Agora, calcula que variação deverá ficar em 30%. Nas suas contas, ele considera que a cotação da moeda norte-americana deverá acomodar-se em R$ 1,65, acompanhando a inflação de 65%, acumulada pelo IPC da Fipe entre julho de 1994 e dezembro de 1998. ‘‘O mais provável é que, alcançado os píncaros da glória, a cotação do dólar recue.’’ Na terceira quadrissemana de janeiro o IPC da Fipe fechou em 0,31%, 0,04 ponto percentual acima da segunda prévia do mês. O resultado foi impulsionado especialmente pelos transportes, que ficaram 2,10% mais caros, pela alimentação, que subiu 0,59%, além da alta de 0,77% nos gastos com educação. Segundo Heron, a maior parte do índice (0,27%) é explicado pelo aumento dos preços dos transportes, influenciado pela alta da tarifa de ônibus e dos combustíveis.
O reflexo da desvalorização da moeda no IPC da terceira quadrissemana de janeiro ainda é pequeno e restrito aos itens ligados à cotação do dólar. ‘‘Os dez dias de desvalorização da moeda estão se refletindo nos preços, mas não há nada de escandaloso ou que dê sinais de desestabilização’’, diz Heron, ressaltando que o lado real da economia é mais ponderado do que o financeiro. É que a conjuntura de vendas fracas, renda contida do consumidor, incerteza com relação ao emprego estão brecando os reajustes.
O preço da carne bovina, por exemplo, que havia subido 1,41% na segunda prévia do mês, variou 1,45% na terceira quadrissemana de janeiro. Os produtos panificados, que dependem da farinha de trigo importada, também ficaram 0,52% mais caros na última quadrissemana, ante um recuo de 0,22% na segunda quadrissemana.

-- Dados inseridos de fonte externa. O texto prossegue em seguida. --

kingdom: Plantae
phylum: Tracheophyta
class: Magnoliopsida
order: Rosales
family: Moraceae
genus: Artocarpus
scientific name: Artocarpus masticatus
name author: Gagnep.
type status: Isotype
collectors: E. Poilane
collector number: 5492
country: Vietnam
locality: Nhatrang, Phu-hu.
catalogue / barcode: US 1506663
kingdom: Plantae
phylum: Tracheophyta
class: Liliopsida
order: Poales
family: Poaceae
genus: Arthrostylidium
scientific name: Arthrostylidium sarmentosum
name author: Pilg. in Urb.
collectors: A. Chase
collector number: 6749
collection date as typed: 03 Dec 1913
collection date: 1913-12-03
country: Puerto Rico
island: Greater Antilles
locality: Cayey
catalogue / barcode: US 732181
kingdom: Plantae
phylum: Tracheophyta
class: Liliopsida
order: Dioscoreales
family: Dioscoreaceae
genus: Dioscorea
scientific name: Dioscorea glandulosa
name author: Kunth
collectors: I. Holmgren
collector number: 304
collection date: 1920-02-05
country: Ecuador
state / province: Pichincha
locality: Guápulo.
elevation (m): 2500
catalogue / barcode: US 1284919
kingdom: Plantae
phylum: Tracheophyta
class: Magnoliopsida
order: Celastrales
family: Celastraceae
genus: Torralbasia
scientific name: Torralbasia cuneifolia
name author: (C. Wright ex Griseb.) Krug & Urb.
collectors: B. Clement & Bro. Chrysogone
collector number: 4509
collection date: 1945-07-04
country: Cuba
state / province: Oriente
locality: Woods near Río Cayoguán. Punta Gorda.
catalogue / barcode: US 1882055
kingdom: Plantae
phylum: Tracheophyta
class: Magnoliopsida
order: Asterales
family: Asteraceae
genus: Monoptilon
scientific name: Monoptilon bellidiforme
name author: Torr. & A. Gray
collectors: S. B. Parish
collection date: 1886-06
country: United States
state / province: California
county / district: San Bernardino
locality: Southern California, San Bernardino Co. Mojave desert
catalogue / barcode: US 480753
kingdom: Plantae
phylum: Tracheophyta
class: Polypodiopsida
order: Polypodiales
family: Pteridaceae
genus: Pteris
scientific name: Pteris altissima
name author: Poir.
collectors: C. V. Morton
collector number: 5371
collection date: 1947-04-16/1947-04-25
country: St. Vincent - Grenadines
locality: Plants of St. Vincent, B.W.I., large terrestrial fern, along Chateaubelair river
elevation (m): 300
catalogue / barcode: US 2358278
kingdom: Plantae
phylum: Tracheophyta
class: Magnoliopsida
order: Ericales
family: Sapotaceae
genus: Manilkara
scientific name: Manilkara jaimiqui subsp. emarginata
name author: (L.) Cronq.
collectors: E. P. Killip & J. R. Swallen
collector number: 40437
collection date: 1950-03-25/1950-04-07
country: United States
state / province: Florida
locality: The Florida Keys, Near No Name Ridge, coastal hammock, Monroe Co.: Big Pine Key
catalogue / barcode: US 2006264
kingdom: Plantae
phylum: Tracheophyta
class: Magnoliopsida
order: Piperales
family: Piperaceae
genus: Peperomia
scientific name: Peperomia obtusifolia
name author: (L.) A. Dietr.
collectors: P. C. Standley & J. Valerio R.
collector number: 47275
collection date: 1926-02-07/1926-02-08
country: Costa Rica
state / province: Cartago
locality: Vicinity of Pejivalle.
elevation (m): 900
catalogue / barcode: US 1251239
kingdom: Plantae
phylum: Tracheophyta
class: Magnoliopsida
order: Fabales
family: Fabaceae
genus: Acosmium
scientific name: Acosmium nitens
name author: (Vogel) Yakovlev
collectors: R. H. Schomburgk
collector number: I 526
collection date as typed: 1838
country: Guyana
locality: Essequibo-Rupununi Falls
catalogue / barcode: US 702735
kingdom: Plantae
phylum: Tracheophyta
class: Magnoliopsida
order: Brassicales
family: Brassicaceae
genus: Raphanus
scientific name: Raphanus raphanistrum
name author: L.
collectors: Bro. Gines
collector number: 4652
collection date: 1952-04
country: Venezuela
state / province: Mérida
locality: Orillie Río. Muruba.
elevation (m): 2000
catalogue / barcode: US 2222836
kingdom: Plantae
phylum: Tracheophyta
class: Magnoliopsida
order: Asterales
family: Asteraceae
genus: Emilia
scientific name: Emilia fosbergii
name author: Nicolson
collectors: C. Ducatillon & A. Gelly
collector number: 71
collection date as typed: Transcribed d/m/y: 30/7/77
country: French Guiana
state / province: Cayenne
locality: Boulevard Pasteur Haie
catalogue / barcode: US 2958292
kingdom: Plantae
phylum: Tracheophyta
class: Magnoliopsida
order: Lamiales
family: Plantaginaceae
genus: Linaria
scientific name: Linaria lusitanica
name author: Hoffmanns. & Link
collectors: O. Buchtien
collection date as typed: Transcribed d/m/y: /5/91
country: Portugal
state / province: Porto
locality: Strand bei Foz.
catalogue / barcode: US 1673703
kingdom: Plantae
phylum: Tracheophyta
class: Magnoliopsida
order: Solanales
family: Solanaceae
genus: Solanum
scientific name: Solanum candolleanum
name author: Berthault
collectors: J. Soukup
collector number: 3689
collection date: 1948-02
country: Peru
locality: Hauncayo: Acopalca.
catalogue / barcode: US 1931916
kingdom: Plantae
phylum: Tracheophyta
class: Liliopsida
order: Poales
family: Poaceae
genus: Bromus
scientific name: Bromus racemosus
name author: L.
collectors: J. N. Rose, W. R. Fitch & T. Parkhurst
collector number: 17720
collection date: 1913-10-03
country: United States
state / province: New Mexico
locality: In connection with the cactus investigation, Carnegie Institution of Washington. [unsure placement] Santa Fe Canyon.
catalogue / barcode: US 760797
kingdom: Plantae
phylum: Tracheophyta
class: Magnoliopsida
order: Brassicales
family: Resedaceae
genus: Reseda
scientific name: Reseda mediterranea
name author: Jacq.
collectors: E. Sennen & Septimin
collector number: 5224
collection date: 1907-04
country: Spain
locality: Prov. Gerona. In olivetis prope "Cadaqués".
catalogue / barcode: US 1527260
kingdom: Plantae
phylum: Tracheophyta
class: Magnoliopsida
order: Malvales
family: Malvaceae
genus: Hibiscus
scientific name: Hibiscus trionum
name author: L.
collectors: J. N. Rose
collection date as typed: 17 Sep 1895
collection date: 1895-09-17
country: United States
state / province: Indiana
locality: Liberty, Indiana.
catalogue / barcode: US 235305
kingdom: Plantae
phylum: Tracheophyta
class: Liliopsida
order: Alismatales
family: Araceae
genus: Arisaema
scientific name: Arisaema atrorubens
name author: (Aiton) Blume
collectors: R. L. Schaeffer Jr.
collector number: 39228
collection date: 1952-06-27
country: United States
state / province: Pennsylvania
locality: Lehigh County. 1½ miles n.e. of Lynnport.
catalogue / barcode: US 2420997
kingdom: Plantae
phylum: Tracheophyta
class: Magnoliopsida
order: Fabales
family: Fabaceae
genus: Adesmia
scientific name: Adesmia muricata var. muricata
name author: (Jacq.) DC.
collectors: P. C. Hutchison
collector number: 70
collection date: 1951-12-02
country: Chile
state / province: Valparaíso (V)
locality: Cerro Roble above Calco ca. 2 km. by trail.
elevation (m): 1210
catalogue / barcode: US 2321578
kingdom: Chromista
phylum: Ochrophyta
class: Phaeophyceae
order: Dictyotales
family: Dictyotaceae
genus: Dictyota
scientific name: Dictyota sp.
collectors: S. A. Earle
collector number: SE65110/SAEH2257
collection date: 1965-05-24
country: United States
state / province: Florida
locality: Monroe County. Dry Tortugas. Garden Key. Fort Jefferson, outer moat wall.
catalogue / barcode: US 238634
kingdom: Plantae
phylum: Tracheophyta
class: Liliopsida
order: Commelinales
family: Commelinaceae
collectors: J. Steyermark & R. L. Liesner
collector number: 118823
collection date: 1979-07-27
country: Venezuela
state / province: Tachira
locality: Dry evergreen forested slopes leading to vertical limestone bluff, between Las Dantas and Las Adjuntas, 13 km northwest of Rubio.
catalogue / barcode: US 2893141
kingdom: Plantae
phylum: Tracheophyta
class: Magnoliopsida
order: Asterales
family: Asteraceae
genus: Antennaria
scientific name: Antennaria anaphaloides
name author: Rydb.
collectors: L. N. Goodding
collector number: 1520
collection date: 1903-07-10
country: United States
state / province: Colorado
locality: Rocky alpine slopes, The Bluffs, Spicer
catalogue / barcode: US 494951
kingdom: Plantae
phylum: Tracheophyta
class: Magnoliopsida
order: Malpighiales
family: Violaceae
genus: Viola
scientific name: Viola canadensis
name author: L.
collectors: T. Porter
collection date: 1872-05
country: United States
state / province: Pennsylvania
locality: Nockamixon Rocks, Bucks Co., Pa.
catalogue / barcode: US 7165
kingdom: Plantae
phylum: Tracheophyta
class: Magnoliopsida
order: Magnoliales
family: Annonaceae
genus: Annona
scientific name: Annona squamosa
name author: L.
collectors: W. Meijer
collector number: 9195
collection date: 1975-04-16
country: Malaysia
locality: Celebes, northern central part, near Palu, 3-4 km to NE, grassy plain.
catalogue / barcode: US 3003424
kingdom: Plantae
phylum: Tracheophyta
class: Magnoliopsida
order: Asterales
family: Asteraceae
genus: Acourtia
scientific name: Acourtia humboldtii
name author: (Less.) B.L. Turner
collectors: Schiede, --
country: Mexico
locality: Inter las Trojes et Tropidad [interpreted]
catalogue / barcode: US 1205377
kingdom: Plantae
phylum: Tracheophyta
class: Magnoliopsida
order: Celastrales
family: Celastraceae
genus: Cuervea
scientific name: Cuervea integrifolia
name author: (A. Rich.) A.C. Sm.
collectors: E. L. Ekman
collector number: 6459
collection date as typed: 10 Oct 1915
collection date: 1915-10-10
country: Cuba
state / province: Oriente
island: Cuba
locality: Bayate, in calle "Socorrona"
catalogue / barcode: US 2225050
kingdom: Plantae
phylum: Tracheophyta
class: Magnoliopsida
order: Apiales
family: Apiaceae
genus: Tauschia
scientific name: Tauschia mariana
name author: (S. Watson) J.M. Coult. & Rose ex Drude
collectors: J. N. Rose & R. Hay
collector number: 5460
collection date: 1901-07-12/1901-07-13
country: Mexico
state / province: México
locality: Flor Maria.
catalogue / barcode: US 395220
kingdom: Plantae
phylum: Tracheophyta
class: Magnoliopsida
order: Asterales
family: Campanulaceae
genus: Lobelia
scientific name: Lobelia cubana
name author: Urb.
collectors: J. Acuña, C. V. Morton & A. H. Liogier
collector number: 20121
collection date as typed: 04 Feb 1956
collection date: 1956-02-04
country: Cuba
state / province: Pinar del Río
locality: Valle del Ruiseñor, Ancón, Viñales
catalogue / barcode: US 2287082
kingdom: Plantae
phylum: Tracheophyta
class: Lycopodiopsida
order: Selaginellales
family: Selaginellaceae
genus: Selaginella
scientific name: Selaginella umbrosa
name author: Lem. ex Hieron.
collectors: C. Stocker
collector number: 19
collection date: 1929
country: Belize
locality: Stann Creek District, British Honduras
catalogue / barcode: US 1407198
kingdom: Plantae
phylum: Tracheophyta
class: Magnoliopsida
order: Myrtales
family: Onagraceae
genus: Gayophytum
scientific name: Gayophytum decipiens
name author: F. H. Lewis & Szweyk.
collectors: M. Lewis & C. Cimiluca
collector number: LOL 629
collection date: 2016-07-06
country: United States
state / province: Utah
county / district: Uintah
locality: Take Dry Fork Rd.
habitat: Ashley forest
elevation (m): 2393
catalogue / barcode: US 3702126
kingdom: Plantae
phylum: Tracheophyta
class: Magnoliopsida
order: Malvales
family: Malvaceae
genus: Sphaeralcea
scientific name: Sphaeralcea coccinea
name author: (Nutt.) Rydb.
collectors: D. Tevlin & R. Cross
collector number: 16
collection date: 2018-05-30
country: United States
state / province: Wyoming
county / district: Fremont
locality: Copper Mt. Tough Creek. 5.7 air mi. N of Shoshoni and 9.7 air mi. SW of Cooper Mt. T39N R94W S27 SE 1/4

O preço da farinha de trigo, por sua vez, subiu 1,76% na terceira prévia de janeiro, seguido pela alta 3,60% do frango, 5,60% da laranja, e de 13,01% da maçã importada.
Os aparelhos de imagem e som, que usam componentes importados, reverteram a tendência de queda por causa da desvalorização. Na segunda quadrissemana, os televisores ficaram 0,44% mais caros, os aparelhos de vídeo subiram 1,38% e as máquinas fotográficas tiveram alta de 0,75%.
Para janeiro, Heron mantém a projeção inflação de 0,5% e de 7% para o ano. No mês que vem, ele calcula que o IPC deverá ser ainda menor do que o de janeiro e encerrar o mês em 0,2%.